Формулировки заданий:
1 > От чего, согласно фрагменту для чтения, напрямую зависит система уголовных кар и ее жестокость?
2 > Изложите короче абзац фрагмента для чтения, начинающийся словами «Речь идет о смертной казни», сохранив его основные факты.

Есть несколько работ, специально посвященных этой теме, но они не могут даже перечислить весь круг проблем, требующих своего осмысления под этим углом зрения[81]. Упомяну только одну проблему, которая остро обсуждается у нас последнее десятилетие.
Речь идет о смертной казни. Нравственно ли наказывать, да еще смертной казнью? Этот вопрос, как правило, волнует общественное мнение в периоды смуты и неустойчивости в обществе, в периоды «великих перемен». В такой период времени правовая система становится неэффективной, законы не действуют, нарушение порядка становится явлением обычным и привычным, образовательный и культурный уровень народа падает на глазах. Стараясь вернуть нормальное течение жизни, люди хватаются за любые идеи, среди которых особую привлекательность находят радикальные идеи. Из истории давно известно, что система уголовных кар и ее жестокость напрямую зависит от нравственно-культурного развития народа: чем меньше он образован, тем строже и жестче у него наказания[82]. Идея смертной казни как абсолютного наказания в такой ситуации просто не может не привлекать к себе внимания.

Представленные данные:
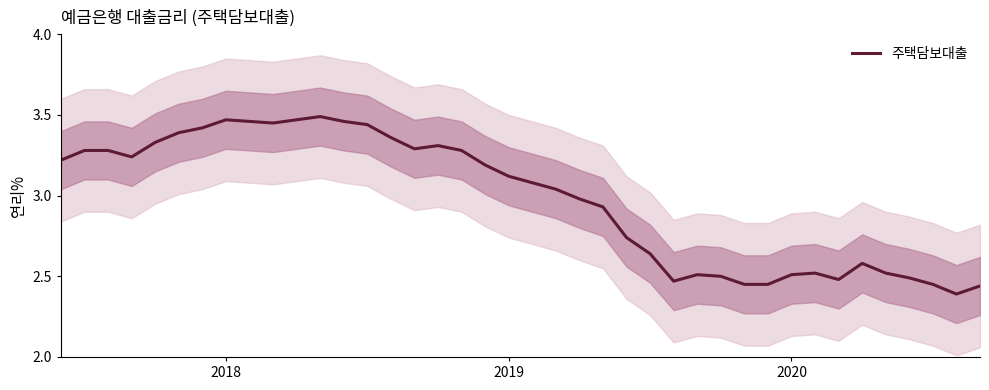

What is the difference between the second highest and minimum values?

1.1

Решения заданий:
1 > От нравственно-культурного развития народа: чем меньше он образован, тем строже и жестче у него наказания.

2 > Вопрос о нравственности наказания, в том числе смертной казнью, обычно волнует общество в периоды смуты, неустойчивости и «великих перемен». В такие периоды правовая система неэффективна, законы не действуют, нарушения порядка становятся привычными, а образовательный и культурный уровень народа быстро падает. Стремясь вернуть нормальное течение жизни, люди хватаются за любые идеи, особенно радикальные. Из истории известно, что жестокость уголовных кар зависит от нравственно-культурного развития народа: чем меньше он образован, тем жестче наказания. Поэтому в такой ситуации идея смертной казни как абсолютного наказания неизбежно привлекает внимание.